読書・水彩画

明け暮れる読書と水彩画の日々

加藤陽子の『それでも、日本人は「戦争」を選んだ』

2016年12月12日 | 読書

◇『それでも、日本人は「戦争」を選んだ』  著者:加藤陽子
                            2009.7 朝日出版社 刊 
  
  

    購読している日経朝刊日曜版に『半歩遅れの読書術』という囲み記事欄がある。
 先月末、生物学者の福岡伸一先生が「専門家が、優秀な学生・生徒を前にして行った
 講義録を読む」という読書を提案したい。」として、本書をとりあげていた。

  近現代史の専門家・加藤陽子氏(東京大学教授)が神奈川県の進学校、栄光学園の
 有志中高校生を相手に行った講座の内容を単行本にしたものである(文庫版もある)。
  ここで加藤先生は「もし貴方がその場に置かれたらどんな判断をしただろうか」と
 問いかける。生徒はこのことによって歴史の瞬間・瞬間にタイムスリップさせられて、
 日本の過去が。自分の生まれる前の遠い昔ではなく、今もなお同じ風土と文化の中に
 生きる自分と地続きのものであることを実感しながら近現代の歴史を認識させられた
 のである。

  私自身「日清戦争はロシア・イギリスの代理戦争であった。それは日清間の「下関
 条約」を見るとよくわかる」、「戦争とは相手国の依って立つ社会の基本原理を変え
 させるところにある。

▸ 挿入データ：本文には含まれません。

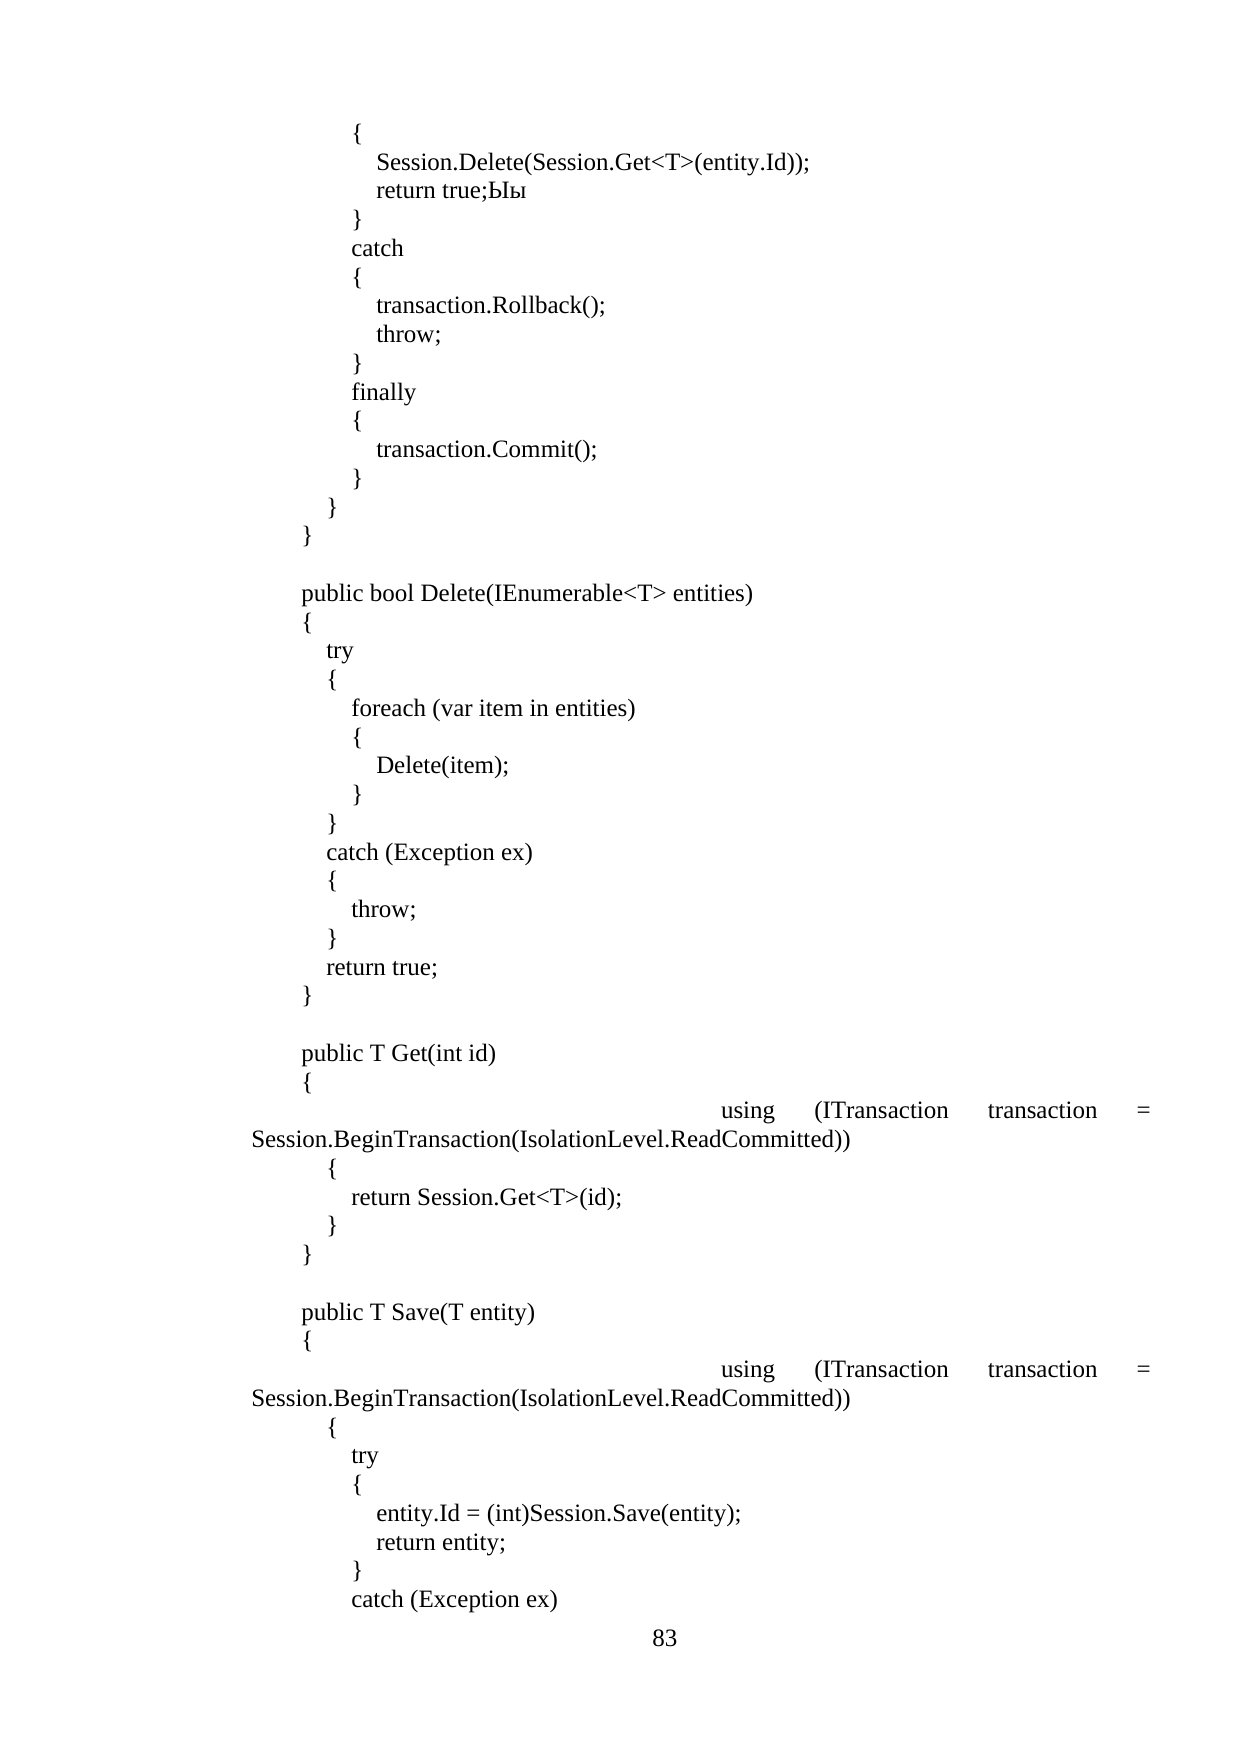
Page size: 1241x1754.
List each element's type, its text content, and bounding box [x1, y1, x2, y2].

(憲法を変える)」、日露戦争は、日本が満州という市場を求
 めてロシアと戦った戦争であった。という定説ではなく、戦略的安全保障の観点から
 朝鮮半島の帰属をめぐって始まった戦争である。そして日本よりもロシア側が戦争開
 始により積極的であった」などを知り、蒙を開かれた。

  ということはこの講義録の本の読者も同じような体験をする。表面的な歴史事実だ
 けではなくて、なぜ日清戦争は起きたのか、何を巡って中国と日本は戦ったのか、そ
 の時ロシアやイギリスはどうしたのか、一種の代理戦争であった日露戦争でフランス
 やイギリス・アメリカなどはどう考えていたのかなど、関連歴史事象と新しい研究成
 果などを取り入れながら、時に歴史上の人物のエピソードなどを入れビビッドに講義
 を進めていく。巧みである。(たらればであるが、もし私が中高校生の時に加藤先生
 に教わっていたら、もっと社会という教科に興味がわいて…その後…かもしれない)

  「生徒自身が作戦計画立案者だったら、満州移民として送り出される立場だったら
 …と考えてもらう。そのためには時々の戦争の根源的な特徴、国際関係、地域秩序、
 その国家、社会にどんな影響を及ぼしたか、簡潔・明解にまとめる必要があった。そ
 の成果がこの本である。」著者はこう述べている。

  福岡先生は「本当に優れた教師の講義とは、テキストに書いてあることをただ伝達
 するのではなく、テキストを勉強してきた自分が何に気づき、どのように理解してき
 たか、その学びのプロセス自体を伝達できた時、初めて成立するものなのだ。本書は
 そのことの類稀なる例証である。」と結んでいる。

  此処での日本近現代史の勉強は5日間にわたり、①日清戦争 ②日露戦争 ③第
 一次世界大戦 ④満州事変と日中戦争 ⑤太平洋戦争 を学んだ。